Tin and copper mordants are toxic and  a carcinogen so can impact the health of the people involved in the dyeing process. Fixatives such as salt, tannins, vinegar etc also play an important role in plant based textiles to help fix the dye to the yarn but this is used in a more domestic, small scale nature and wont offer the vivid colours that we all love.

Photo credit, ​​Helene at Feather and Thread


Natural dyes are a much more sustainable option than azoic dyes, which are synthetic dyes made from petroleum products. I cover these dyes in depth in this article. Natural dyes are also better for the environment, as they are biodegradable and don’t contain any harmful chemicals. In terms of performance, natural dyes can be just as colorfast as azoic dyes, and are more resistant to fading. As you would expect coming from natural sources, the colours do have more of an earthy undertone and you cannot reach the intense colourrs that synthetic dyes can achieve, think neons and bright bold pinks, electric green etc.

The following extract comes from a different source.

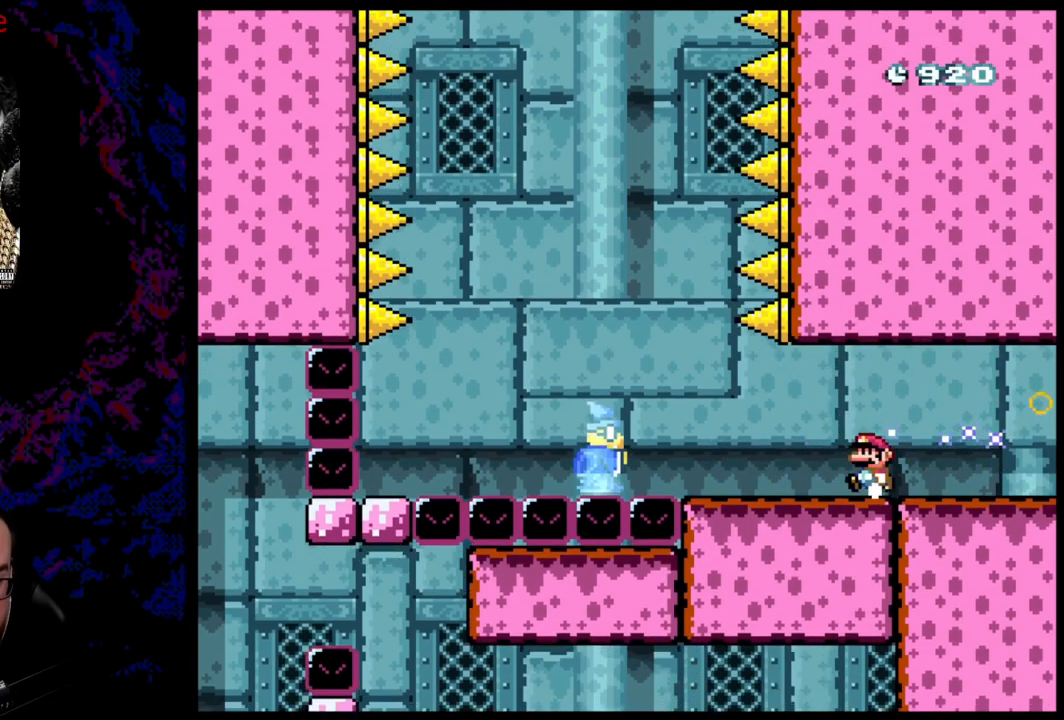
{"buttons": ["X"], "events": [[100, "DPAD_LEFT", "up"]]}
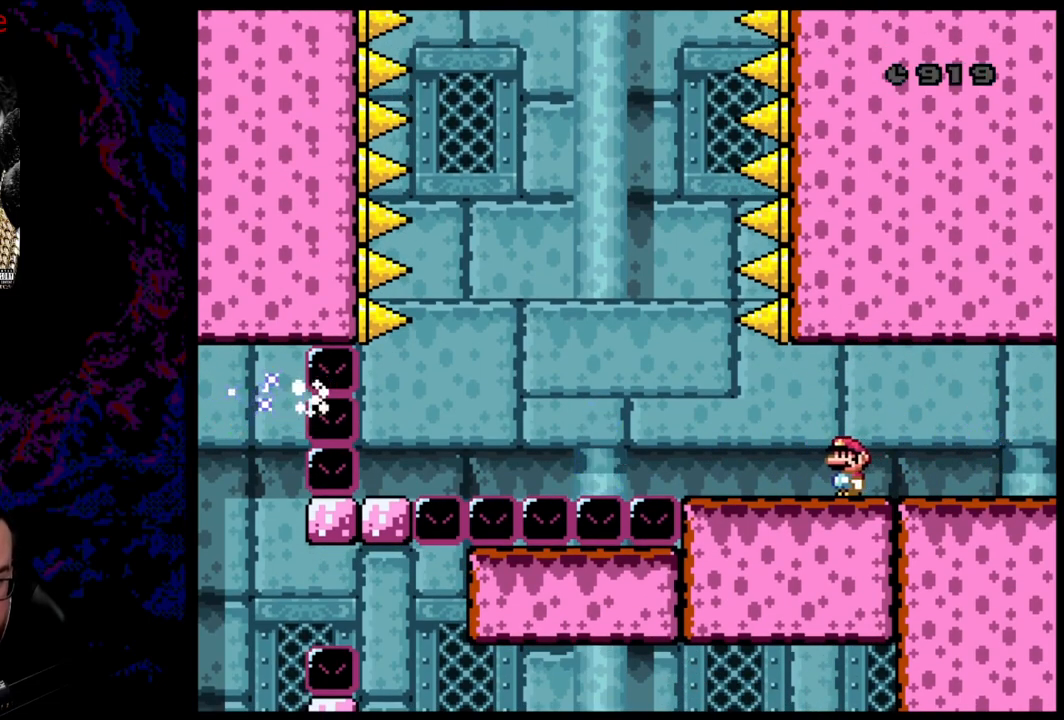
{"buttons": ["X", "DPAD_LEFT"], "events": [[417, "DPAD_LEFT", "down"]]}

In the sustainability arena, natural textile dyes outperform synthetic in a major way. The actual dye is biodegradable so unlike synthetic dyes, these can be composted and broken down into the environment. But it’s not all pussycats and roses though. The concern is in the mordants and fixatives to hold the colour onto the fabric. As mentioned earlier, Alum is the least impactful on the environment with the other options being quiet toxic. The toxicity of the latter on the people dying the fabric is also a concern plus any remnant leftover on the fabric for the wearer. We also need to consider the natural ingredients used as a fixative such as salt. Discarding large quantities of any material into waterways is not something that happens naturally in the environment and the impact needs to be addressed. So it’s not really an option for large

scale dyeing or a solution to the synthetic used in mass in fast fashion.

Photo credit, ​​Helene at Feather and Thread

Both synthetic and natural textile dyes are very water intensive with natural dyes using more power to heat the water for the length of time needed to extract the colour from the natural

dye material. This does sound rather grim, but please read my other blog post on synthetic textile dyes and you will see the comparison favourably falls heavily in the natural textile dyes camp. 

Fiona brings another important point to light, “On this matter I will also say there is a major issue with mass amount of discarded fast fashion sitting in our landfills across the Earth. These will take hundred’s of years to break down, and even natural fibres, when dyed with azoic dyes, will leach levels of chemicals into the Earth. Natural dyes only attach to natural fibres so in most cases, can be safely composted and return to the Earth when it has reached its end of life.”

It is rarely cut and dry when it comes to sustainability options in the fashion industry so it is always important to know the facts, know what you value in your clothes and the environment and choose based on what your morals and intentions are. Too often we are letting the fashion industry choose for us by not being properly informed. We need to consider not only the aesthetics of our clothing but the ethics also.